Graeme Baker, who had been swimming unassisted since she was three, drowned after becoming trapped underwater by hundreds of pounds of suction force from a hot-tub drain. The child had gone to the graduation party of a family friend with her mother and four sisters, including her twin, Jackie. Soon after they arrived, one of Ms. Baker's daughters ran toward her and screamed, "Mommy! Mommy! Graeme is in the hot tub." Ms. Baker jumped in and tried to save Graeme. As she later testified in Congress: "It took two adults to pull her off this drain, the force so great that the cover of the drain cracked in half removing her." The little girl died a horrible death and one that should never have happened.

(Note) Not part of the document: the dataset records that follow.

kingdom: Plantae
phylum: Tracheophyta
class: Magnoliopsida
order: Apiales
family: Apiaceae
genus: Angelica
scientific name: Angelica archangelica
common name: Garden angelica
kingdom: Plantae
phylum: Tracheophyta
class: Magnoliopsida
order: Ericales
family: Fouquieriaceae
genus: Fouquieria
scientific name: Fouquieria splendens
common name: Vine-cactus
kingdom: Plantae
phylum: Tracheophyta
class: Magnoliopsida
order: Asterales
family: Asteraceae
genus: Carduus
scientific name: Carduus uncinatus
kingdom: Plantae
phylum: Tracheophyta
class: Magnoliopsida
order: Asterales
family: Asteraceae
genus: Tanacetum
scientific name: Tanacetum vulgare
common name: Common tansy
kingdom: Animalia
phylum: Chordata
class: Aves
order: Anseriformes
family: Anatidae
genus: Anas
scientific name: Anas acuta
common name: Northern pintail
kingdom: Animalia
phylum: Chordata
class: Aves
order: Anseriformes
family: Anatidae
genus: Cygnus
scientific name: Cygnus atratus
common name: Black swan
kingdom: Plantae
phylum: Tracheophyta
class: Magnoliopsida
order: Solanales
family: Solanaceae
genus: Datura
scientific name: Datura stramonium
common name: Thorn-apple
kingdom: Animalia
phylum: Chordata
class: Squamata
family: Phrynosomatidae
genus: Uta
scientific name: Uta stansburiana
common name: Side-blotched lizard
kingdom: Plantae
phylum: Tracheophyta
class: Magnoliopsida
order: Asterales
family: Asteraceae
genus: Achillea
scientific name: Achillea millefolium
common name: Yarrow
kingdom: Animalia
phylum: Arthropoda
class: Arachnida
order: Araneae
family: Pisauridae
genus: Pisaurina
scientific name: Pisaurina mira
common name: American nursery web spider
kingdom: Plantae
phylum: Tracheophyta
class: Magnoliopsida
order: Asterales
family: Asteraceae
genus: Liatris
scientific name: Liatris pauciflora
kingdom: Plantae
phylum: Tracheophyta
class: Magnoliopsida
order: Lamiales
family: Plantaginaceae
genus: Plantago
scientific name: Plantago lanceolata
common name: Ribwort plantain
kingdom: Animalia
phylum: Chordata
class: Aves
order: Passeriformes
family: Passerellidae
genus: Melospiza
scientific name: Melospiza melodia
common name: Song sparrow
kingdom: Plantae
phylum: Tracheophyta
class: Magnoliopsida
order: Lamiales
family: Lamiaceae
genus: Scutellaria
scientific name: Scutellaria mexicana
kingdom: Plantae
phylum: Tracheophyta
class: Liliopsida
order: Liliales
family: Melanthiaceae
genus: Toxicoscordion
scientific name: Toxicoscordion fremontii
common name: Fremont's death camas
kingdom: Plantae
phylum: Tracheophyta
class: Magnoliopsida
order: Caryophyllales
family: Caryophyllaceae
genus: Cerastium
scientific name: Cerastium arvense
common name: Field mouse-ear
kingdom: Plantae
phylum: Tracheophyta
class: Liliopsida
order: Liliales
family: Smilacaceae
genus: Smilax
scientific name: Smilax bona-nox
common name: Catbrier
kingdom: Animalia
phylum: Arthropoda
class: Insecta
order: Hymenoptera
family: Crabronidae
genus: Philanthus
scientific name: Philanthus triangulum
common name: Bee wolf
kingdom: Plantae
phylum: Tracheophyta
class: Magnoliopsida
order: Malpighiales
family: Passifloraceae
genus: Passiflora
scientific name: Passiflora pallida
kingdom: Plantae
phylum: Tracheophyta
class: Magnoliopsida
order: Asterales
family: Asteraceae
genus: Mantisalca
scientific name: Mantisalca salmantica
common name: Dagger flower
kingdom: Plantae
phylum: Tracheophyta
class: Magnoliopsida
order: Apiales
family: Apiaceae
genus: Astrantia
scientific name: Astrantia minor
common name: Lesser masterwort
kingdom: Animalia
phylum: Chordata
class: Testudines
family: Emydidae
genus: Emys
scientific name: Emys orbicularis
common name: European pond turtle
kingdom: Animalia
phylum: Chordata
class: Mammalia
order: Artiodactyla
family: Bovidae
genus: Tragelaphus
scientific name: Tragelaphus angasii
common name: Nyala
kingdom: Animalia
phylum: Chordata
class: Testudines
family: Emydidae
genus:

Only days after Graeme's death, Mc. Baker's father-in-law, former Secretary of State James Baker, suggested that Nancy take action. He said at the time that the accident should never have happened to Graeme, nor should it happen to any child and he was right. Ms. Baker now reflects on what happened, saying:

Every day you get up looking for a child that's gone. You ask yourself, 'How in the world could I have prevented this from happening?' 'What could have been different?' I found out a lot could have been different. I was angry about it. I'm still angry about it.

After the tragedy, deep in grief, Nancy Baker soon started scanning the Internet to see if there were similar deaths. Slowly and sadly, she says, she began to "realize how many accidents had occurred - and how they were completely preventable." And that's when she began to make pool and hot tub entrapment a national issue. She personally visited House and Senate members, making her case, eventually joining up with the nonprofit safety group SafeKids to push for anti-drowning measures. As SafeKids notes on its Website, drowning is the second most common accidental injury-related killer of children ages one to 14. Each year, there are about 260 drowning deaths of children younger than five in swimming pools. The numbers of entrapment deaths are far smaller: 33 children, 14 and younger, died from pool and spa entrapments between 1985 and 2004 another 100 were injured during the same period.

Initially, Ms. Baker was told that the entrapment numbers were too low to merit Congressional or regulatory action. But this brave lady was undeterred, especially when she realized that there were relatively simple fixes available, including a safety vacuum release system that automatically shuts off the pump, releasing anyone who becomes entrapped. Fortunately Nancy Baker is translating her grief and anger into meaningful action. For that, SafeKids will name Nancy Baker as one of their safety crusaders. She will join the ranks of other parents who have lost children and are trying to make sure that their misfortune doesn't become that of others. Nancy Baker had this to say:

I dream of a day when children swimming in a pool without four-sided barrier fencing and with drain systems capable of pinning a child underwater would be just as unthinkable as children riding in a car without car seats.

I know that the powerful lobbying efforts against the bill are the reason there has not been final passage. All American citizens should join with Nancy Baker-SafeKids- and other safety groups and insist that the U.S. senate pass this needed legislation.